**Task prompt**
The records that follow are to be reproduced exactly. Any pictures in them are left out.

**Data records**
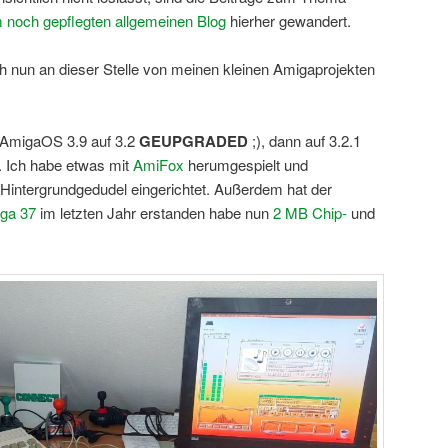
 noch gepflegten allgemeinen Blog
hierher gewandert.
ch nun an dieser Stelle von meinen kleinen Amigaprojekten
n AmigaOS 3.9 auf 3.2
GEUPGRADED
;), dann auf 3.2.1
. Ich habe etwas mit
AmiFox
herumgespielt und
 Hintergrundgedudel eingerichtet. Außerdem hat der
ga 37
im letzten Jahr erstanden habe nun
2 MB Chip-
und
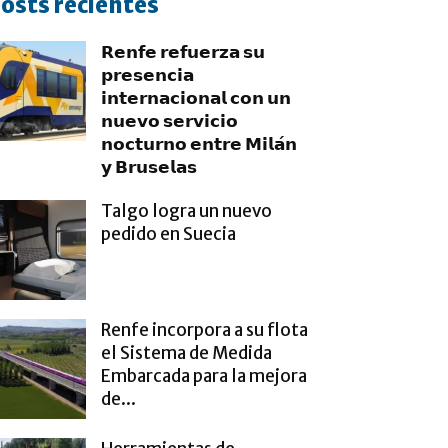
osts recientes
𝗥𝗲𝗻𝗳𝗲 𝗿𝗲𝗳𝘂𝗲𝗿𝘇𝗮 𝘀𝘂
𝗽𝗿𝗲𝘀𝗲𝗻𝗰𝗶𝗮
𝗶𝗻𝘁𝗲𝗿𝗻𝗮𝗰𝗶𝗼𝗻𝗮𝗹 𝗰𝗼𝗻 𝘂𝗻
𝗻𝘂𝗲𝘃𝗼 𝘀𝗲𝗿𝘃𝗶𝗰𝗶𝗼
𝗻𝗼𝗰𝘁𝘂𝗿𝗻𝗼 𝗲𝗻𝘁𝗿𝗲 𝗠𝗶𝗹𝗮́𝗻
𝘆 𝗕𝗿𝘂𝘀𝗲𝗹𝗮𝘀
Talgo logra un nuevo
pedido en Suecia
Renfe incorpora a su flota
el Sistema de Medida
Embarcada para la mejora
de...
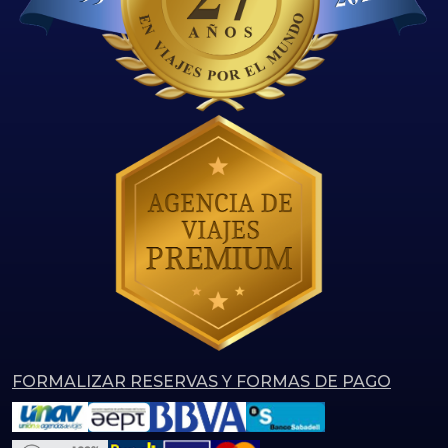
FORMALIZAR RESERVAS Y FORMAS DE PAGO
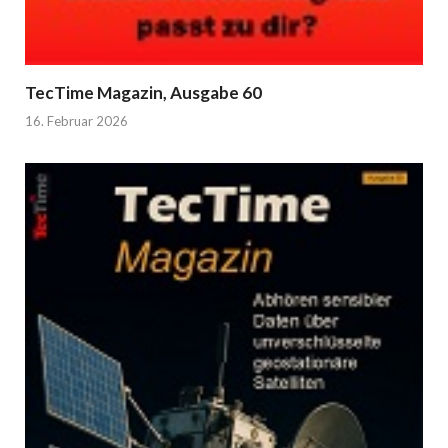
TecTime Magazin, Ausgabe 60
16. Februar 2026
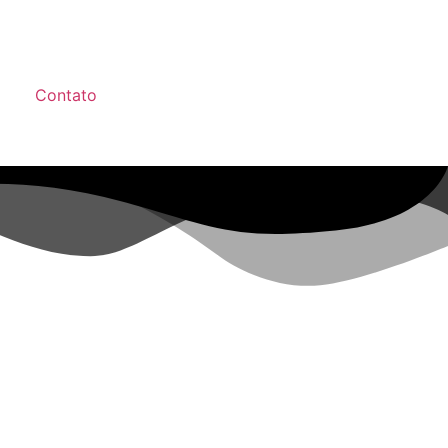
Contato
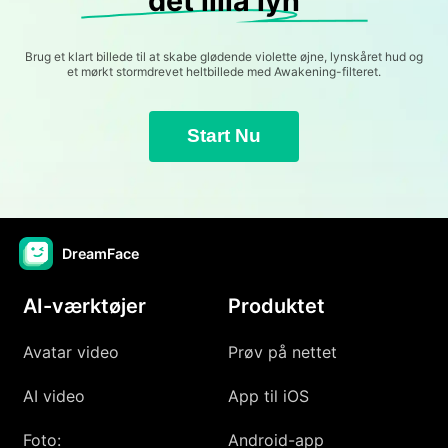
det lilla lyn
Brug et klart billede til at skabe glødende violette øjne, lynskåret hud og
et mørkt stormdrevet heltbillede med Awakening-filteret.
Start Nu
DreamFace
AI-værktøjer
Produktet
Avatar video
Prøv på nettet
AI video
App til iOS
Foto:
Android-app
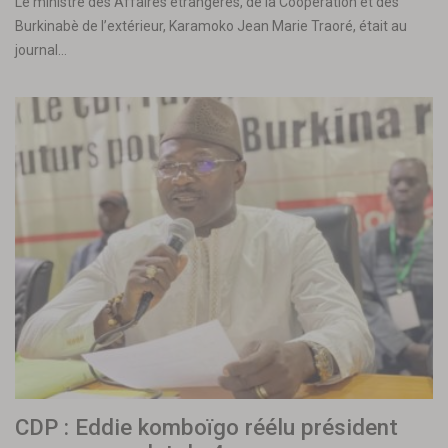
Le ministre des Affaires étrangères, de la Coopération et des
Burkinabè de l’extérieur, Karamoko Jean Marie Traoré, était au
journal…
CDP : Eddie komboïgo réélu président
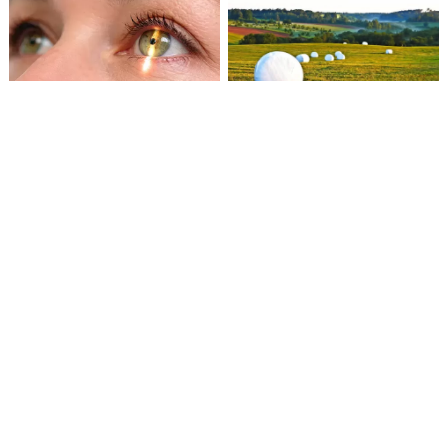
Mikrochirurgas: kada
Nacionalinė žemės
laikas operuoti
tarnyba ir toliau ženklins
kataraktą?
formuojamus
valstybinės žemės
sklypus
Medžiui sumaitojus
„Sodra“: per metus
penkis automobilius,
gyventojai neatsiėmė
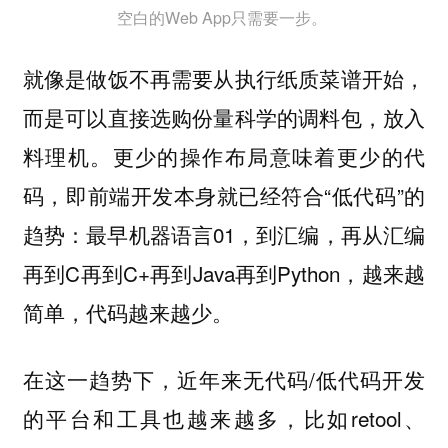
空白的Web App只需要一步。
就像是做饭不再需要从执行纸质菜谱开始，
而是可以直接选购份量科学的调料包，放入
料理机。更少的操作布局意味着更少的代
码，即前端开发本身就已经符合“低代码”的
趋势：最早机器语言01，到汇编，再从汇编
再到C再到C+再到Java再到Python，越来越
简单，代码越来越少。
在这一趋势下，近年来无代码/低代码开发
的平台和工具也越来越多，比如retool、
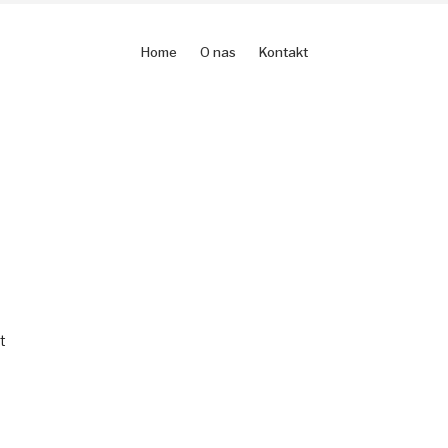
Home
O nas
Kontakt
t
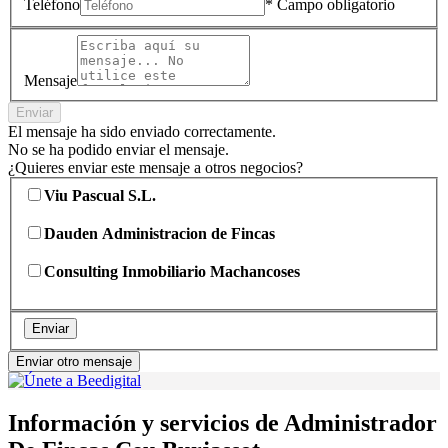
Teléfono
* Campo obligatorio
Mensaje
Enviar
El mensaje ha sido enviado correctamente.
No se ha podido enviar el mensaje.
¿Quieres enviar este mensaje a otros negocios?
Viu Pascual S.L.
Dauden Administracion de Fincas
Consulting Inmobiliario Machancoses
Enviar
Enviar otro mensaje
Información y servicios de Administrador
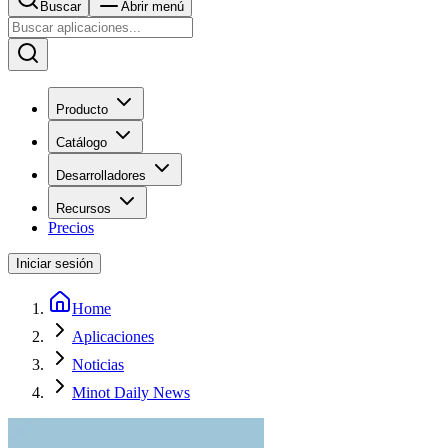
Buscar
Abrir menú
Producto
Catálogo
Desarrolladores
Recursos
Precios
Iniciar sesión
Home
Aplicaciones
Noticias
Minot Daily News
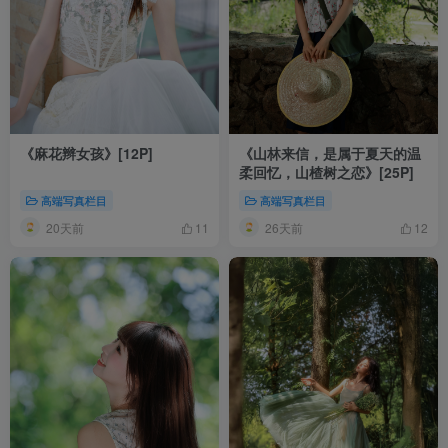
《麻花辫女孩》[12P]
《山林来信，是属于夏天的温
柔回忆，山楂树之恋》[25P]
高端写真栏目
高端写真栏目
20天前
26天前
11
12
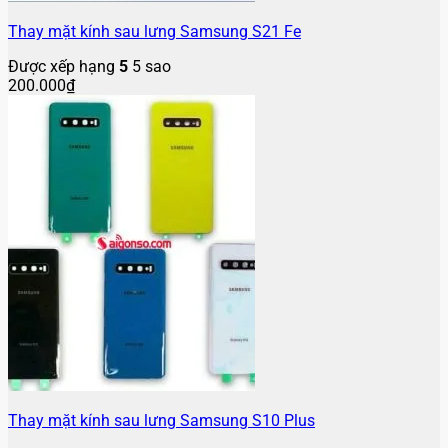
Thay mặt kính sau lưng Samsung S21 Fe
Được xếp hạng
5
5 sao
200.000
₫
Thay mặt kính sau lưng Samsung S10 Plus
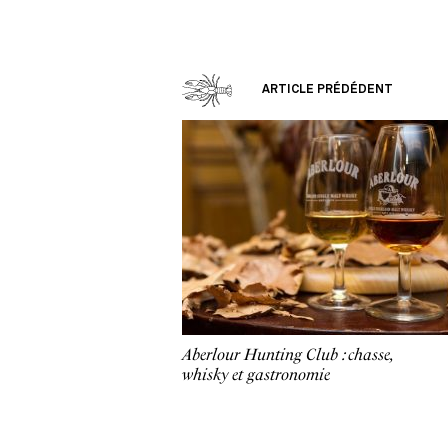
ARTICLE PRÉDÉDENT
Aberlour Hunting Club : chasse,
whisky et gastronomie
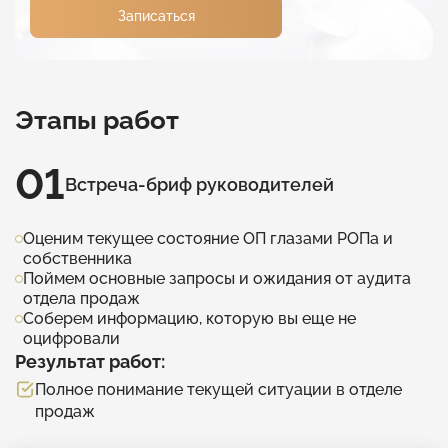
Записаться
Этапы работ
01
Встреча-бриф руководителей
Оценим текущее состояние ОП глазами РОПа и
собственника
Поймем основные запросы и ожидания от аудита
отдела продаж
Соберем информацию, которую вы еще не
оцифровали
Результат работ:
Полное понимание текущей ситуации в отделе
продаж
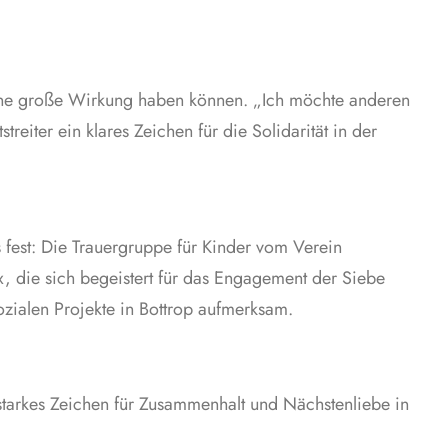
eine große Wirkung haben können. „Ich möchte anderen
eiter ein klares Zeichen für die Solidarität in der
 fest: Die Trauergruppe für Kinder vom Verein
x, die sich begeistert für das Engagement der Siebe
zialen Projekte in Bottrop aufmerksam.
 starkes Zeichen für Zusammenhalt und Nächstenliebe in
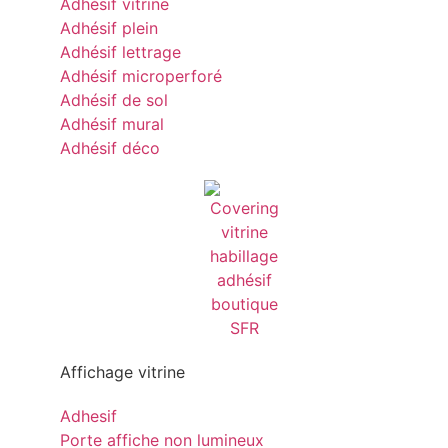
Adhésif vitrine
Adhésif plein
Adhésif lettrage
Adhésif microperforé
Adhésif de sol
Adhésif mural
Adhésif déco
Affichage vitrine
Adhesif
Porte affiche non lumineux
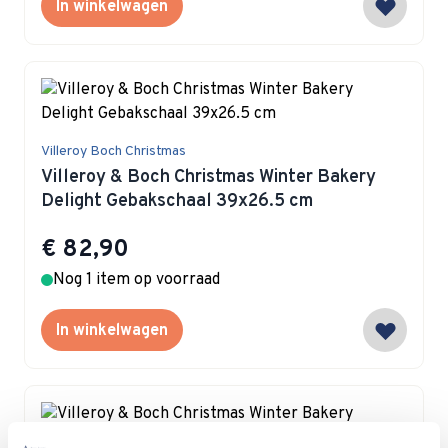
In winkelwagen
Villeroy Boch Christmas
Villeroy & Boch Christmas Winter Bakery
Delight Gebakschaal 39x26.5 cm
€ 82,90
Nog 1 item op voorraad
In winkelwagen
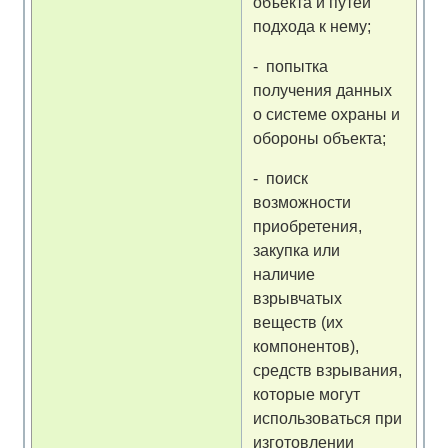
объекта и путей
подхода к нему;
- попытка
получения данных
о системе охраны и
обороны объекта;
- поиск
возможности
приобретения,
закупка или
наличие
взрывчатых
веществ (их
компонентов),
средств взрывания,
которые могут
использоваться при
изготовлении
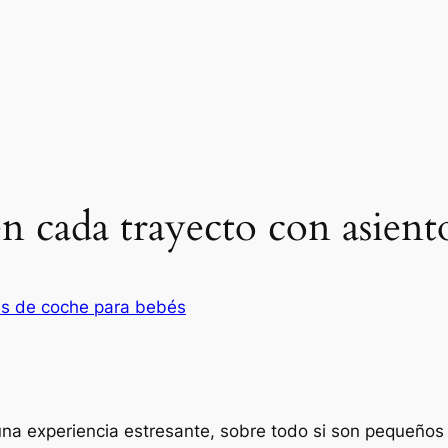
en cada trayecto con asien
las de coche para bebés
una experiencia estresante, sobre todo si son pequeños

**Written solution**
 noch gepflegten allgemeinen Blog
hierher gewandert.
ch nun an dieser Stelle von meinen kleinen Amigaprojekten
n AmigaOS 3.9 auf 3.2
GEUPGRADED
;), dann auf 3.2.1
. Ich habe etwas mit
AmiFox
herumgespielt und
 Hintergrundgedudel eingerichtet. Außerdem hat der
ga 37
im letzten Jahr erstanden habe nun
2 MB Chip-
und
osts recientes
𝗥𝗲𝗻𝗳𝗲 𝗿𝗲𝗳𝘂𝗲𝗿𝘇𝗮 𝘀𝘂
𝗽𝗿𝗲𝘀𝗲𝗻𝗰𝗶𝗮
𝗶𝗻𝘁𝗲𝗿𝗻𝗮𝗰𝗶𝗼𝗻𝗮𝗹 𝗰𝗼𝗻 𝘂𝗻
𝗻𝘂𝗲𝘃𝗼 𝘀𝗲𝗿𝘃𝗶𝗰𝗶𝗼
𝗻𝗼𝗰𝘁𝘂𝗿𝗻𝗼 𝗲𝗻𝘁𝗿𝗲 𝗠𝗶𝗹𝗮́𝗻
𝘆 𝗕𝗿𝘂𝘀𝗲𝗹𝗮𝘀
Talgo logra un nuevo
pedido en Suecia
Renfe incorpora a su flota
el Sistema de Medida
Embarcada para la mejora
de...
FORMALIZAR RESERVAS Y FORMAS DE PAGO
TecTime Magazin, Ausgabe 60
16. Februar 2026
Contato
det lilla lyn
Brug et klart billede til at skabe glødende violette øjne, lynskåret hud og
et mørkt stormdrevet heltbillede med Awakening-filteret.
Start Nu
DreamFace
AI-værktøjer
Produktet
Avatar video
Prøv på nettet
AI video
App til iOS
Foto:
Android-app
Le ministre des Affaires étrangères, de la Coopération et des
Burkinabè de l’extérieur, Karamoko Jean Marie Traoré, était au
journal…
CDP : Eddie komboïgo réélu président
Mikrochirurgas: kada
Nacionalinė žemės
laikas operuoti
tarnyba ir toliau ženklins
kataraktą?
formuojamus
valstybinės žemės
sklypus
Medžiui sumaitojus
„Sodra“: per metus
penkis automobilius,
gyventojai neatsiėmė
空白的Web App只需要一步。
就像是做饭不再需要从执行纸质菜谱开始，
而是可以直接选购份量科学的调料包，放入
料理机。更少的操作布局意味着更少的代
码，即前端开发本身就已经符合“低代码”的
趋势：最早机器语言01，到汇编，再从汇编
再到C再到C+再到Java再到Python，越来越
简单，代码越来越少。
在这一趋势下，近年来无代码/低代码开发
的平台和工具也越来越多，比如retool、
Home
O nas
Kontakt
t
Teléfono
* Campo obligatorio
Mensaje
Enviar
El mensaje ha sido enviado correctamente.
No se ha podido enviar el mensaje.
¿Quieres enviar este mensaje a otros negocios?
Viu Pascual S.L.
Dauden Administracion de Fincas
Consulting Inmobiliario Machancoses
Enviar
Enviar otro mensaje
Información y servicios de Administrador
Buscar
Abrir menú
Producto
Catálogo
Desarrolladores
Recursos
Precios
Iniciar sesión
Home
Aplicaciones
Noticias
Minot Daily News
《麻花辫女孩》[12P]
《山林来信，是属于夏天的温
柔回忆，山楂树之恋》[25P]
高端写真栏目
高端写真栏目
20天前
26天前
11
12
Thay mặt kính sau lưng Samsung S21 Fe
Được xếp hạng
5
5 sao
200.000
₫
Thay mặt kính sau lưng Samsung S10 Plus
ARTICLE PRÉDÉDENT
Aberlour Hunting Club : chasse,
whisky et gastronomie
Записаться
Этапы работ
01
Встреча-бриф руководителей
Оценим текущее состояние ОП глазами РОПа и
собственника
Поймем основные запросы и ожидания от аудита
отдела продаж
Соберем информацию, которую вы еще не
оцифровали
Результат работ:
Полное понимание текущей ситуации в отделе
продаж
eine große Wirkung haben können. „Ich möchte anderen
eiter ein klares Zeichen für die Solidarität in der
 fest: Die Trauergruppe für Kinder vom Verein
x, die sich begeistert für das Engagement der Siebe
zialen Projekte in Bottrop aufmerksam.
 starkes Zeichen für Zusammenhalt und Nächstenliebe in
Adhésif vitrine
Adhésif plein
Adhésif lettrage
Adhésif microperforé
Adhésif de sol
Adhésif mural
Adhésif déco
Affichage vitrine
Adhesif
Porte affiche non lumineux
In winkelwagen
Villeroy Boch Christmas
Villeroy & Boch Christmas Winter Bakery
Delight Gebakschaal 39x26.5 cm
€ 82,90
Nog 1 item op voorraad
In winkelwagen
объекта и путей
подхода к нему;
- попытка
получения данных
о системе охраны и
обороны объекта;
- поиск
возможности
приобретения,
закупка или
наличие
взрывчатых
веществ (их
компонентов),
средств взрывания,
которые могут
использоваться при
изготовлении
en cada trayecto con asien
las de coche para bebés
una experiencia estresante, sobre todo si son pequeños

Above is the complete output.